Data to examine: Begin

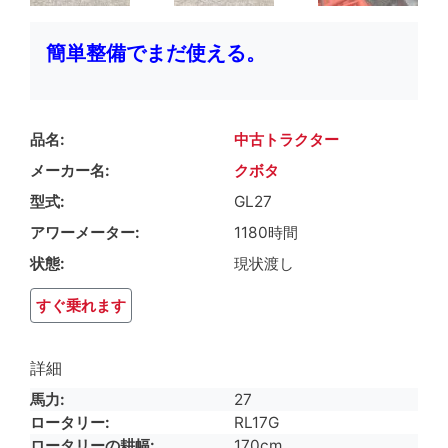
簡単整備でまだ使える。
品名
中古トラクター
メーカー名
クボタ
型式
GL27
アワーメーター
1180時間
状態
現状渡し
すぐ乗れます
詳細
馬力
27
ロータリー
RL17G
ロータリーの耕幅
170cm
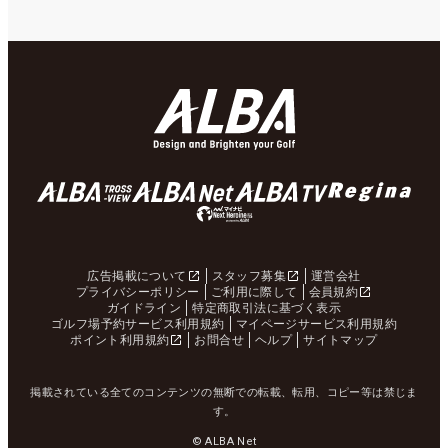
広告掲載について
スタッフ募集
運営会社
プライバシーポリシー
ご利用に際して
会員規約
ガイドライン
特定商取引法に基づく表示
ゴルフ場予約サービス利用規約
マイページサービス利用規約
ポイント利用規約
お問合せ
ヘルプ
サイトマップ
掲載されている全てのコンテンツの無断での転載、転用、コピー等は禁じま
す。
© ALBA Net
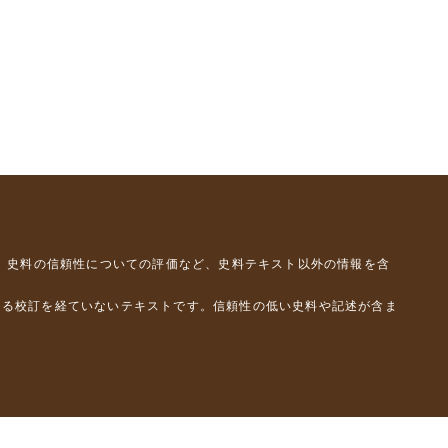
、史料の信頼性についての評価など、史料テキスト以外の情報を含
よる校訂を経ていないテキストです。信頼性の低い史料や記述が含ま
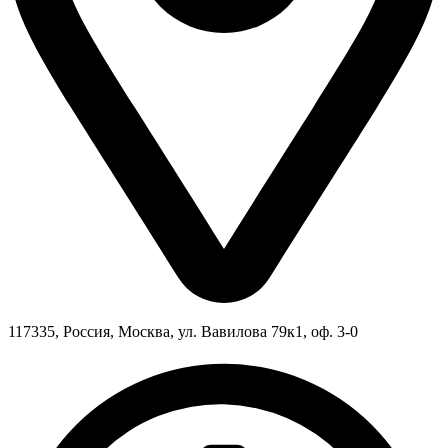
117335, Россия, Москва, ул. Вавилова 79к1, оф. 3-0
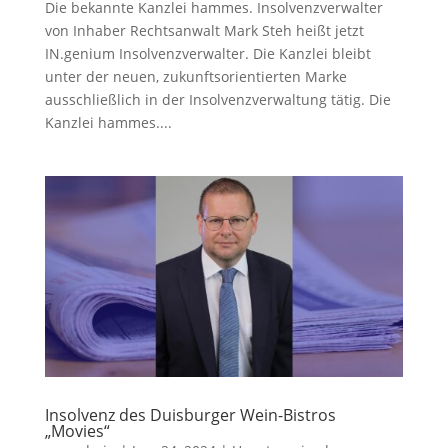
Die bekannte Kanzlei hammes. Insolvenzverwalter
von Inhaber Rechtsanwalt Mark Steh heißt jetzt
IN.genium Insolvenzverwalter. Die Kanzlei bleibt
unter der neuen, zukunftsorientierten Marke
ausschließlich in der Insolvenzverwaltung tätig. Die
Kanzlei hammes....
Insolvenz des Duisburger Wein-Bistros
„Movies“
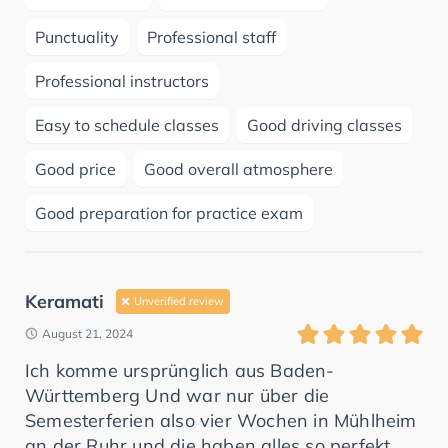
Punctuality
Professional staff
Professional instructors
Easy to schedule classes
Good driving classes
Good price
Good overall atmosphere
Good preparation for practice exam
Keramati
Unverified review
August 21, 2024
Ich komme ursprünglich aus Baden-
Württemberg Und war nur über die
Semesterferien also vier Wochen in Mühlheim
an der Ruhr und die haben alles so perfekt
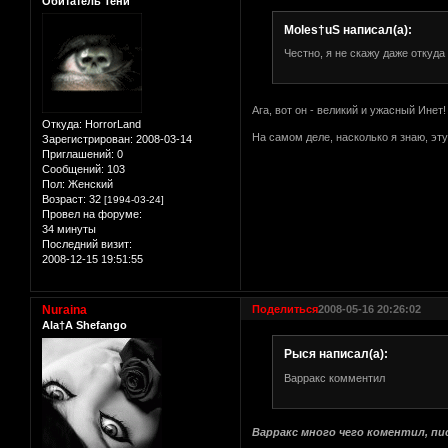
Обитатель Тени
Moles†uS написал(а):
Честно, я не скажу даже откуда
Ага, вот он - великий и ужасный Инет
Откуда:
HorrorLand
На самом деле, насколько я знаю, эту
Зарегистрирован
: 2008-03-14
Приглашений:
0
Сообщений:
103
Пол:
Женский
Возраст:
32
[1994-03-24]
Провел на форуме:
34 минуты
Последний визит:
2008-12-15 19:51:55
Nuraina
Поделиться
2008-05-16 20:26:02
Ala†A Shefango
Рыся написал(а):
Варракс комментил
Варракс много чего коментил, пи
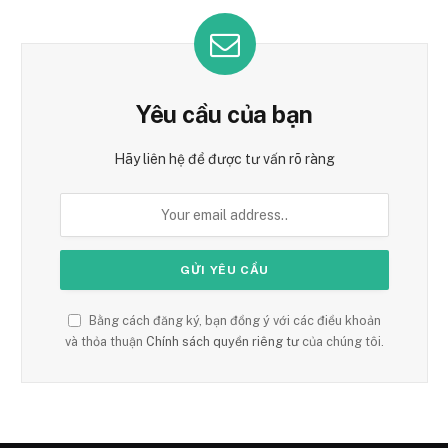
Yêu cầu của bạn
Hãy liên hệ để được tư vấn rõ ràng
Bằng cách đăng ký, bạn đồng ý với các điều khoản
và thỏa thuận
Chính sách quyền riêng tư
của chúng tôi.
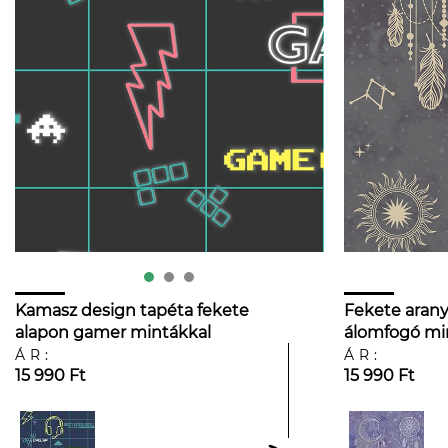
Kamasz design tapéta fekete
Fekete arany
alapon gamer mintákkal
álomfogó mi
ÁR:
ÁR:
15 990 Ft
15 990 Ft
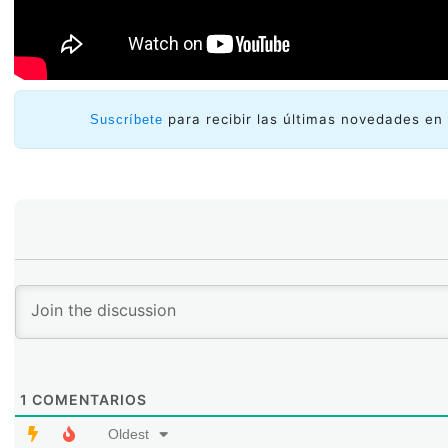
para recibir las últimas novedades en 
Suscríbete
1
COMENTARIOS
Oldest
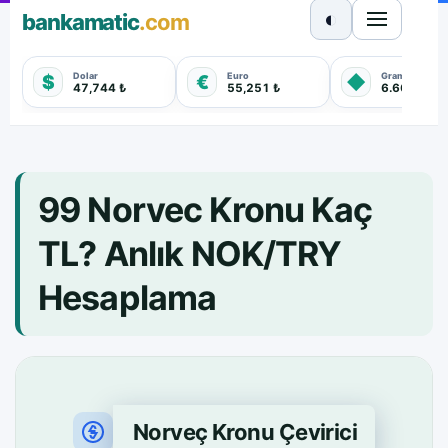
◐
bankamatic
.com
Dolar
Euro
Gram Altın
$
€
◆
47,744 ₺
55,251 ₺
6.660,550 
99 Norvec Kronu Kaç
TL? Anlık NOK/TRY
Hesaplama
Norveç Kronu Çevirici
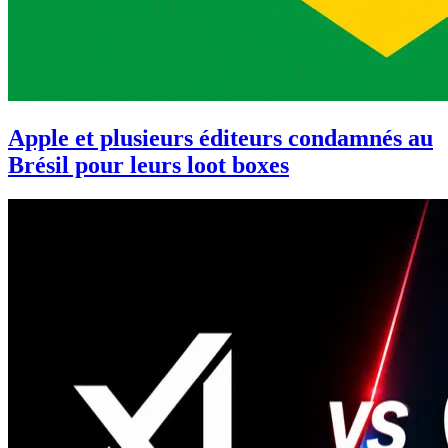
Apple et plusieurs éditeurs condamnés au
Brésil pour leurs loot boxes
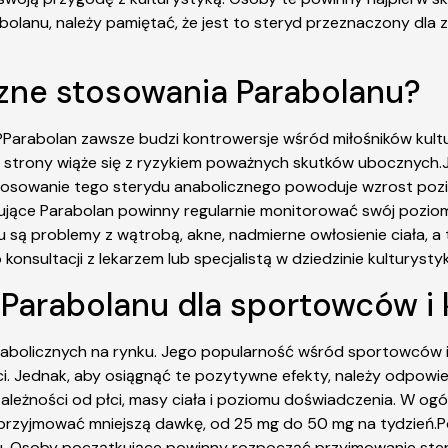
bolanu, należy pamiętać, że jest to steryd przeznaczony dla
oczne stosowania Parabolanu?
Parabolan zawsze budzi kontrowersje wśród miłośników kultury
ej strony wiąże się z ryzykiem poważnych skutków ubocznych.
tosowanie tego sterydu anabolicznego powoduje wzrost pozio
ujące Parabolan powinny regularnie monitorować swój poziom 
ą problemy z wątrobą, akne, nadmierne owłosienie ciała, a t
nsultacji z lekarzem lub specjalistą w dziedzinie kulturystyk
i Parabolanu dla sportowców i
nabolicznych na rynku. Jego popularność wśród sportowców i
ci. Jednak, aby osiągnąć te pozytywne efekty, należy odpo
zależności od płci, masy ciała i poziomu doświadczenia. W o
 przyjmować mniejszą dawkę, od 25 mg do 50 mg na tydzień.
u. Osoby początkujące powinny rozpocząć przyjmowanie ster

Data to examine: End

- _Aim of the exercise_: Leaving out only the pictures, retype every record exactly.

- _Answer to this task_:
簡単整備でまだ使える。
品名
中古トラクター
メーカー名
クボタ
型式
GL27
アワーメーター
1180時間
状態
現状渡し
すぐ乗れます
詳細
馬力
27
ロータリー
RL17G
ロータリーの耕幅
170cm
広告掲載について
スタッフ募集
運営会社
プライバシーポリシー
ご利用に際して
会員規約
ガイドライン
特定商取引法に基づく表示
ゴルフ場予約サービス利用規約
マイページサービス利用規約
ポイント利用規約
お問合せ
ヘルプ
サイトマップ
掲載されている全てのコンテンツの無断での転載、転用、コピー等は禁じま
す。
© ALBA Net
、史料の信頼性についての評価など、史料テキスト以外の情報を含
よる校訂を経ていないテキストです。信頼性の低い史料や記述が含ま
117335, Россия, Москва, ул. Вавилова 79к1, оф. 3-0
Die bekannte Kanzlei hammes. Insolvenzverwalter
von Inhaber Rechtsanwalt Mark Steh heißt jetzt
IN.genium Insolvenzverwalter. Die Kanzlei bleibt
unter der neuen, zukunftsorientierten Marke
ausschließlich in der Insolvenzverwaltung tätig. Die
Kanzlei hammes....
Insolvenz des Duisburger Wein-Bistros
„Movies“
Punctuality
Professional staff
Professional instructors
Easy to schedule classes
Good driving classes
Good price
Good overall atmosphere
Good preparation for practice exam
Keramati
Unverified review
August 21, 2024
Ich komme ursprünglich aus Baden-
Württemberg Und war nur über die
Semesterferien also vier Wochen in Mühlheim
an der Ruhr und die haben alles so perfekt
Обитатель Тени
Moles†uS написал(а):
Честно, я не скажу даже откуда
Ага, вот он - великий и ужасный Инет
Откуда:
HorrorLand
На самом деле, насколько я знаю, эту
Зарегистрирован
: 2008-03-14
Приглашений:
0
Сообщений:
103
Пол:
Женский
Возраст:
32
[1994-03-24]
Провел на форуме:
34 минуты
Последний визит:
2008-12-15 19:51:55
Nuraina
Поделиться
2008-05-16 20:26:02
Ala†A Shefango
Рыся написал(а):
Варракс комментил
Варракс много чего коментил, пи
Yêu cầu của bạn
Hãy liên hệ để được tư vấn rõ ràng
Bằng cách đăng ký, bạn đồng ý với các điều khoản
và thỏa thuận
Chính sách quyền riêng tư
của chúng tôi.
Kamasz design tapéta fekete
Fekete arany
alapon gamer mintákkal
álomfogó mi
ÁR:
ÁR:
15 990 Ft
15 990 Ft
para recibir las últimas novedades en 
Suscríbete
1
COMENTARIOS
Oldest
◐
bankamatic
.com
Dolar
Euro
Gram Altın
$
€
◆
47,744 ₺
55,251 ₺
6.660,550 
99 Norvec Kronu Kaç
TL? Anlık NOK/TRY
Hesaplama
Norveç Kronu Çevirici
Apple et plusieurs éditeurs condamnés au
Brésil pour leurs loot boxes
bolanu, należy pamiętać, że jest to steryd przeznaczony dla
oczne stosowania Parabolanu?
Parabolan zawsze budzi kontrowersje wśród miłośników kultury
ej strony wiąże się z ryzykiem poważnych skutków ubocznych.
tosowanie tego sterydu anabolicznego powoduje wzrost pozio
ujące Parabolan powinny regularnie monitorować swój poziom 
ą problemy z wątrobą, akne, nadmierne owłosienie ciała, a t
nsultacji z lekarzem lub specjalistą w dziedzinie kulturystyk
i Parabolanu dla sportowców i
nabolicznych na rynku. Jego popularność wśród sportowców i
ci. Jednak, aby osiągnąć te pozytywne efekty, należy odpo
zależności od płci, masy ciała i poziomu doświadczenia. W o
 przyjmować mniejszą dawkę, od 25 mg do 50 mg na tydzień.
u. Osoby początkujące powinny rozpocząć przyjmowanie ster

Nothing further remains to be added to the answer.